Reporters set up cameras outside Madison Square Garden and shoot live into breakfast shows back in the UK. Bunce stays up all night to talk boxing to countless outlets.
Hearn goes back to his hotel and cannot sleep all night, while Joshua and his team return to the Manhattan house they have rented.
He stays in there for the next three days.
"You're either in the house or it's mental outside," recalls manager Cunningham. "You're kind of stuck. You had the house to kind of process it all.
"But the people who have always been there were there. It was deflating but there was a feeling like nothing changes, so how do we help?"
Highlights play out on US breakfast shows. The chubby man beat the Adonis. This was a tale to inspire those who have never even watched boxing. Joshua, on his US debut, had been laid bare - and it was brutal.
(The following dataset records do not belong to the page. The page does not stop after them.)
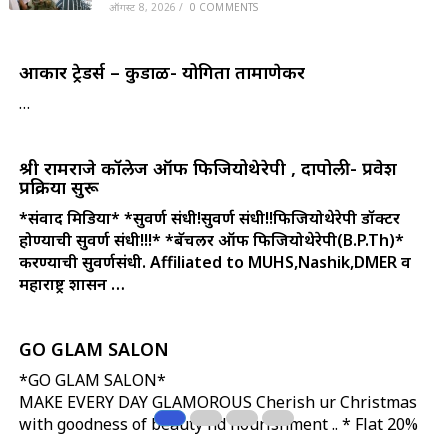
ऑगस्ट 8, 2026
/
0 COMMENTS
ओंकार ट्रेडर्स – कुडाळ- योगिता तामाणेकर
…
श्री रामराजे कॉलेज ऑफ फिजियोथेरेपी , दापोली- प्रवेश
प्रक्रिया सुरू
*संवाद मिडिया*
*सुवर्ण संधी!सुवर्ण संधी!!फिजियोथेरेपी डॉक्टर
होण्याची सुवर्ण संधी!!!*
*बॅचलर ऑफ फिजियोथेरेपी(B.P.Th)*
करण्याची सुवर्णसंधी.
Affiliated to MUHS,Nashik,DMER व
महाराष्ट्र शासन …
GO GLAM SALON
*GO GLAM SALON*
MAKE EVERY DAY GLAMOROUS Cherish ur Christmas
with goodness of beauty nd nourishment .. * Flat 20%
…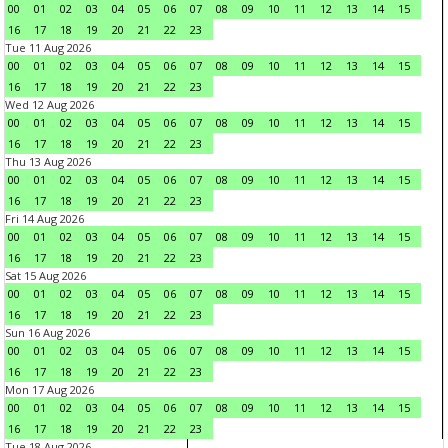
00
01
02
03
04
05
06
07
08
09
10
11
12
13
14
15
16
17
18
19
20
21
22
23
Tue 11 Aug 2026
00
01
02
03
04
05
06
07
08
09
10
11
12
13
14
15
16
17
18
19
20
21
22
23
Wed 12 Aug 2026
00
01
02
03
04
05
06
07
08
09
10
11
12
13
14
15
16
17
18
19
20
21
22
23
Thu 13 Aug 2026
00
01
02
03
04
05
06
07
08
09
10
11
12
13
14
15
16
17
18
19
20
21
22
23
Fri 14 Aug 2026
00
01
02
03
04
05
06
07
08
09
10
11
12
13
14
15
16
17
18
19
20
21
22
23
Sat 15 Aug 2026
00
01
02
03
04
05
06
07
08
09
10
11
12
13
14
15
16
17
18
19
20
21
22
23
Sun 16 Aug 2026
00
01
02
03
04
05
06
07
08
09
10
11
12
13
14
15
16
17
18
19
20
21
22
23
Mon 17 Aug 2026
00
01
02
03
04
05
06
07
08
09
10
11
12
13
14
15
16
17
18
19
20
21
22
23
Tue 18 Aug 2026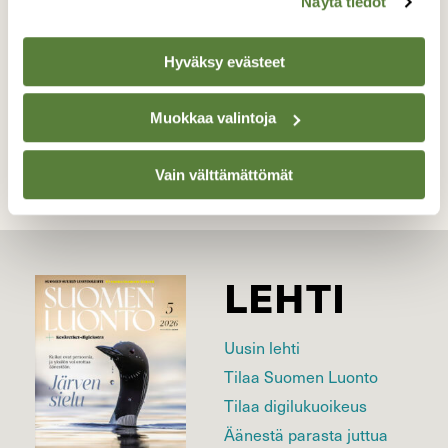
Näytä tiedot
Kuvaaja: Titta Kajosmäki
Hyväksy evästeet
Kilpailun etusivulle
Muokkaa valintoja
Vain välttämättömät
LEHTI
Uusin lehti
Tilaa Suomen Luonto
Tilaa digilukuoikeus
Äänestä parasta juttua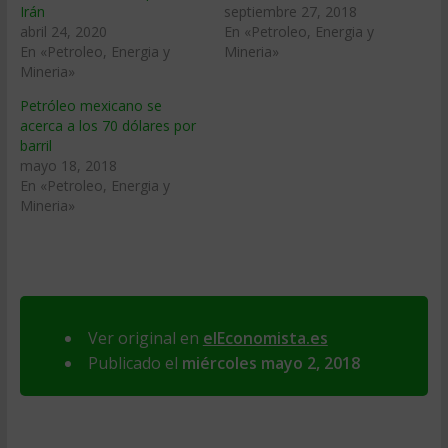
Irán
septiembre 27, 2018
abril 24, 2020
En «Petroleo, Energia y
En «Petroleo, Energia y
Mineria»
Mineria»
Petróleo mexicano se
acerca a los 70 dólares por
barril
mayo 18, 2018
En «Petroleo, Energia y
Mineria»
Ver original en
elEconomista.es
Publicado el
miércoles mayo 2, 2018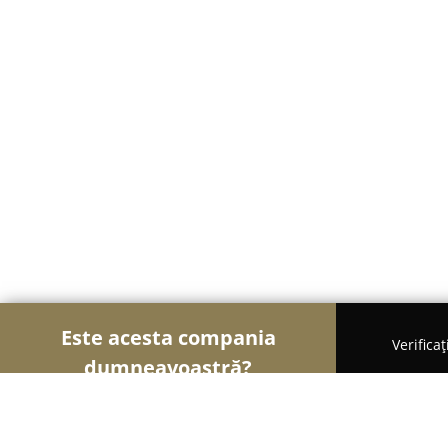
Este acesta compania
Verifica
dumneavoastră?
Șoimii Frumuseții
Saloane de Frizerie, Saloane 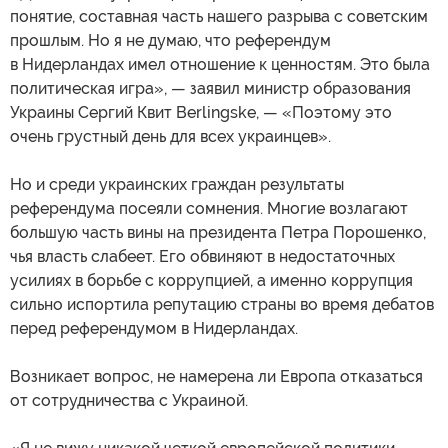
понятие, составная часть нашего разрыва с советским
прошлым. Но я не думаю, что референдум
в Нидерландах имел отношение к ценностям. Это была
политическая игра», — заявил министр образования
Украины Сергий Квит Berlingske, — «Поэтому это
очень грустный день для всех украинцев».
Но и среди украинских граждан результаты
референдума посеяли сомнения. Многие возлагают
большую часть вины на президента Петра Порошенко,
чья власть слабеет. Его обвиняют в недостаточных
усилиях в борьбе с коррупцией, а именно коррупция
сильно испортила репутацию страны во время дебатов
перед референдумом в Нидерландах.
Возникает вопрос, не намерена ли Европа отказаться
от сотрудничества с Украиной.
"I remember seeing him maybe two weeks after and you could tell he wasn't in a good place," adds Hearn.
"It took him a long while to get in a good frame of mind but we made our decision on a rematch quickly."
As Ruiz, Mexico's first heavyweight world champion, met the country's president and appeared on late-night US talk shows, those on the opposite side were beginning to feel the pain.
"I didn't realise how hard it hit me mentally, emotionally and even physically," says Hearn.
"The week after I had a Gennady Golovkin fight week, then I had my 40th birthday in Ibiza with friends and was still gutted. A week after that I felt utterly drained, run down and mentally low."
Ruiz, as he did throughout the biggest fight week of his life, was still smiling as he paraded on the back of a convertible Rolls Royce through his city of residence in California.
Weeks earlier he had stood on that New York roof-top in baggy jeans, trainers and an ill-fitting blazer, with his hands in his pockets and the air of a man who was simply grateful to be asked questions.
He was not treated like a champion. He did not look like a champion. And yet, six days on - despite a widespread lack of belief - he was one.
He had the night of his life. It was one the sporting world will never forget.